What is fibromyalgia?
Fibromyalgia is characterised by chronic widespread pain and allodynia (a heightened and painful response to pressure). Other symptoms include debilitating fatigue, sleep disturbance, and joint stiffness. Fibromyalgia is frequently associated with psychiatric conditions such as depression and anxiety and stress-related disorders such as posttraumatic stress disorder.
Its exact cause is unknown but is believed to involve psychological, genetic, neurobiological and environmental factors. There is evidence that environmental factors and certain genes increase the risk of developing fibromyalgia – these same genes are also associated with other functional somatic syndromes and major depressive disorder. The central symptom of fibromyalgia, namely widespread pain, appears to result from neuro-chemical imbalances including activation of inflammatory pathways in the brain which results in abnormalities in pain processing. The brains of fibromyalgia patients show functional and structural differences from those of healthy individuals, but it is unclear whether the brain anomalies cause fibromyalgia symptoms or are the product of an unknown underlying common cause. Some research suggests that these brain anomalies may be the result of childhood stress, or prolonged or severe stress.
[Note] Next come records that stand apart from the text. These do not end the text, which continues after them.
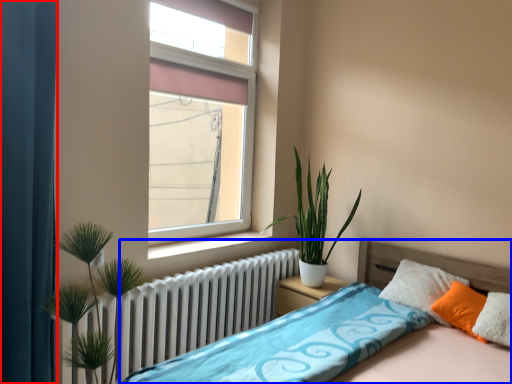
Question: Which of the following is the closest to the observer, curtain (highlighted by a red box) or bed (highlighted by a blue box)?

Choices:
 (A) curtain
 (B) bed

Answer: (B)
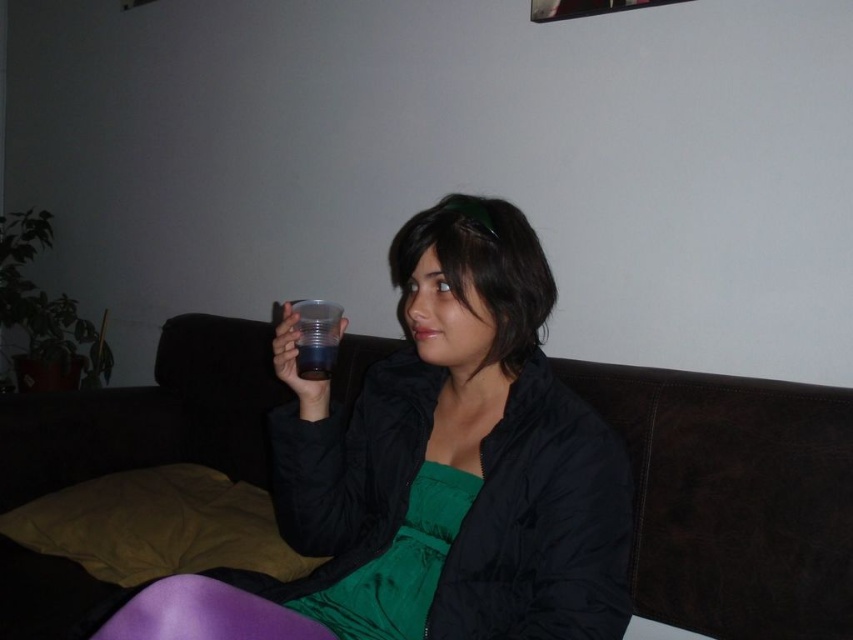
Question: Among these points, which one is nearest to the camera?

Choices:
 (A) (672, 486)
 (B) (437, 570)

Answer: (B)

Question: Considering the relative positions of brown leather couch at center and green satin dress at center in the image provided, where is brown leather couch at center located with respect to green satin dress at center?

Choices:
 (A) right
 (B) left

Answer: (B)

Question: Estimate the real-world distances between objects in this image. Which object is farther from the green satin dress at center?

Choices:
 (A) transparent plastic cup at upper center
 (B) brown leather couch at center

Answer: (B)

Question: Estimate the real-world distances between objects in this image. Which object is farther from the green satin dress at center?

Choices:
 (A) brown leather couch at center
 (B) transparent plastic cup at upper center

Answer: (A)

Question: Is brown leather couch at center thinner than green satin dress at center?

Choices:
 (A) yes
 (B) no

Answer: (B)

Question: Can you confirm if brown leather couch at center is bigger than transparent plastic cup at upper center?

Choices:
 (A) no
 (B) yes

Answer: (B)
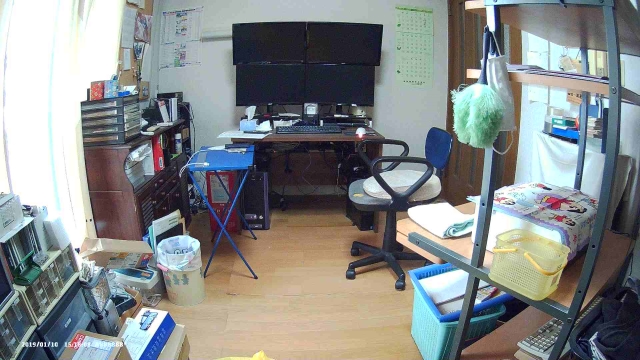
Image resolution: width=640 pixels, height=360 pixels. Find the location of `drawer`. drawer is located at coordinates (157, 186), (182, 194), (160, 195), (180, 165).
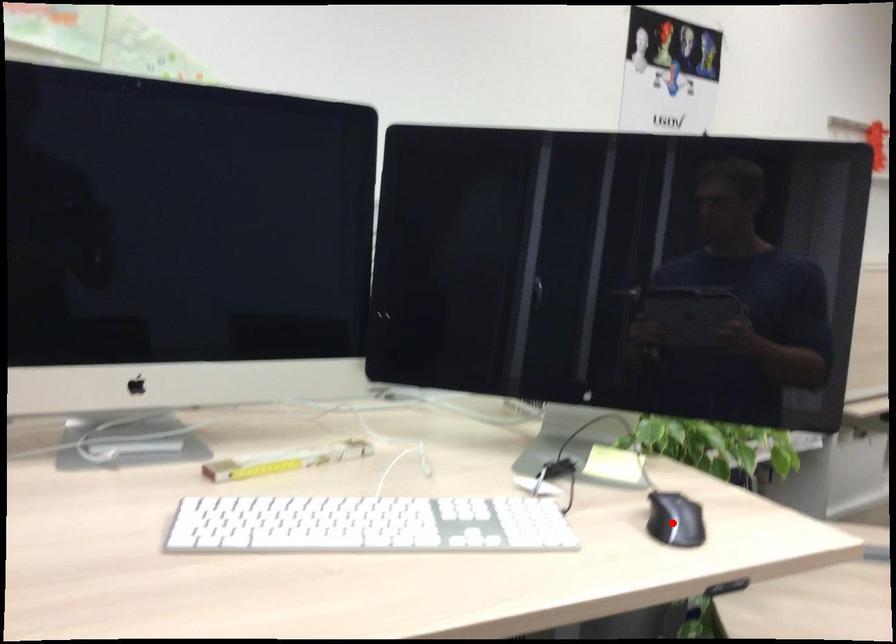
Fibromyalgia has been recognized as a diagnosable disorder by the US National Institutes of Health and the American College of Rheumatology. Fibromyalgia, a central nervous system disorder, is described as a "central sensitization syndrome" caused by neurobiological abnormalities which act to produce physiological pain and cognitive impairments as well as neuro-psychological symptomatology.
Fibromyalgia is estimated to affect 2–8% of the population, with a female to male incidence ratio that is somewhere between 7:1 and 9:1. The term "fibromyalgia" derives from New Latin, fibro-, meaning "fibrous tissues", Greek myo-, "muscle", and Greek algos, "pain"; thus the term literally means "muscle and connective tissue pain".